Maybe then
If I ruled the world and everyone had no choice but to do my bidding, I would order my father to stop drinking. Maybe then, he'd listen to me and the red of his eyes would finally begin to fade. My father drinks whenever he can, so long as there is a bottle of gin in the store; so I would ban every alcoholic drink and tax their manufacturers to bankcruptcy. Under my reign, no one would be allowed to drink. They could try but once I'd find out, I'd have them swig down every drum of alcohol to the last drop.
If I ruled the world and the money-system was in my hand, I would burn money-lending companies to the ground and fine them for taking advantage of my mother. If there was no law for that already, I would have my legislators draft one right now. Every undue interest they demanded from my mother, I would take away from them, no interests added because I am not like them. And I'd tell my mother to quit her worrying about money. I would be the ruler of an entire planet, surely there'd be a fine salary in that.
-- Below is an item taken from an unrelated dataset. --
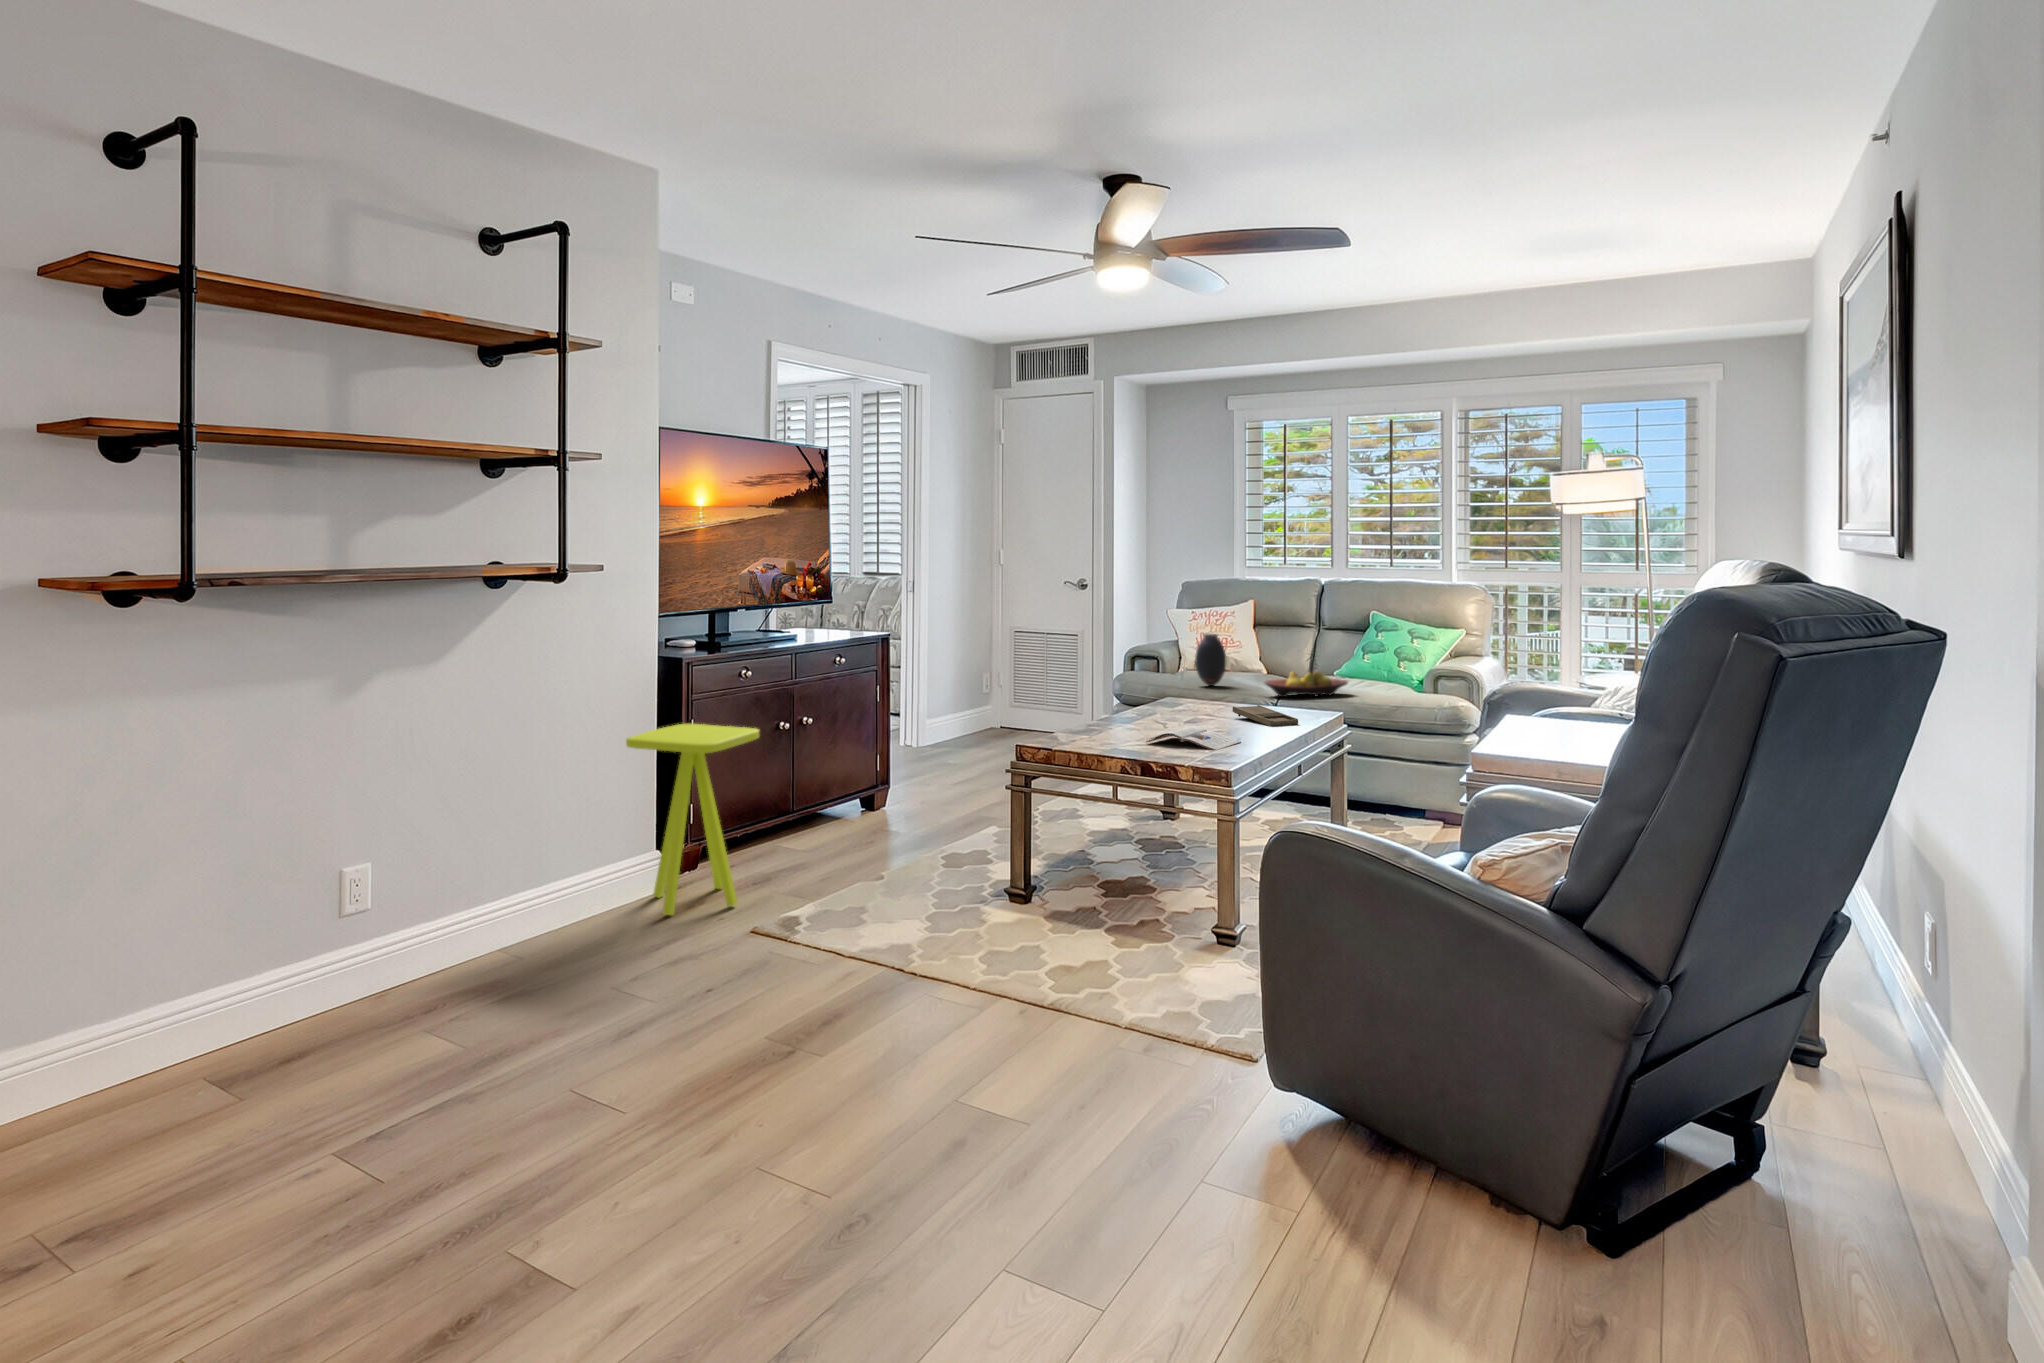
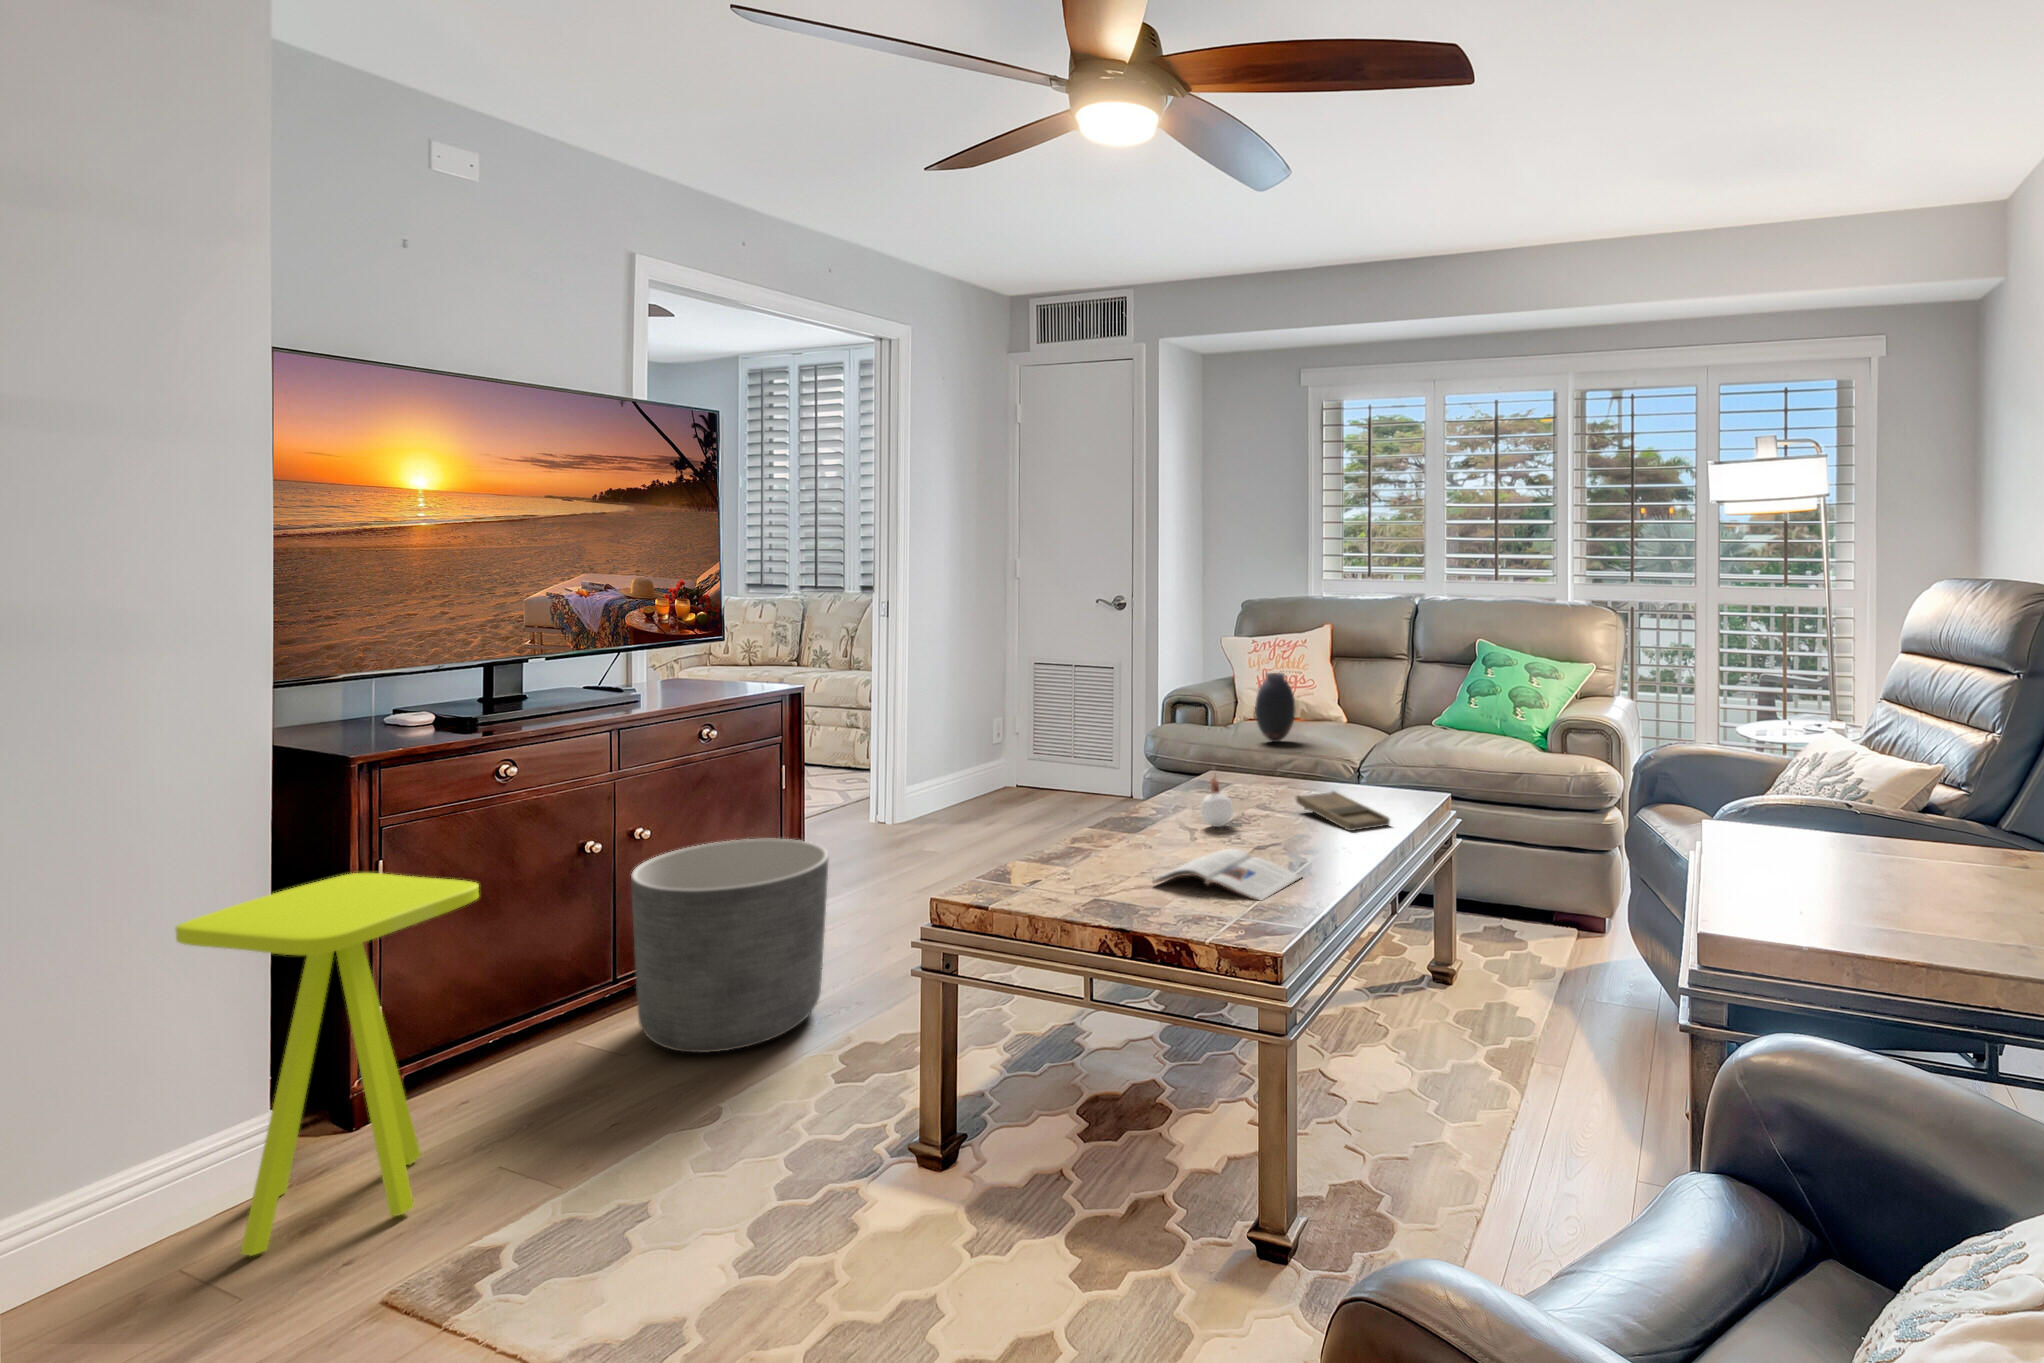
fruit bowl: present [1264,671,1348,697] -> none [1343,725,1452,764]
candle: none [1168,683,1190,723] -> present [1201,775,1233,827]
planter: none [807,729,923,853] -> present [631,839,829,1052]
If I ruled the world and people would strain to listen to me speak, I would tell the dean that I wasn't unworthy of being a scholar, unlike she said. I'd clarify that I did participate in school activities but I was just lazy to mention them in my forms. If only she had the mind to take a look at my grades, she would have realized earlier; and she would not need to be shamed for shaming a world ruler in her small office.
If I ruled the world and my words bore the power of my army, I'd decree for my neighbor to stop hurting his children. I hear them crying everyday because they dropped a glass or tripped clumsily and so got belted on the arm for that. He has a pretty huge build and an intimidating aura but if I ruled, who would be scared of whom now?
If I ruled the world and my power reached far, I'd command my subordinates to go find that little girl I saw on TV. She had progeria, they weren't rich, and she did not have long to live. I'd order them to bring her to the best clinic and have her checked up regularly. I'd finance the research for her cure, and if there were still none, I'd like to make the rest of her days the best she'd ever known. The boy with hydrocephalus, the girl with heart disease, the twins whose bones are frail, and all those people I saw suffering in the news, I might not be able to save them but I'd like to try.
If I ruled the world and my every breath counted, maybe I'd start to realize then how important I am. Maybe then I'd stop doing these stupid things to myself. Maybe then I'd stop punishing myself for all the times I have erred. Maybe then, I'd be able to recognize my own worth and at last forgive myself.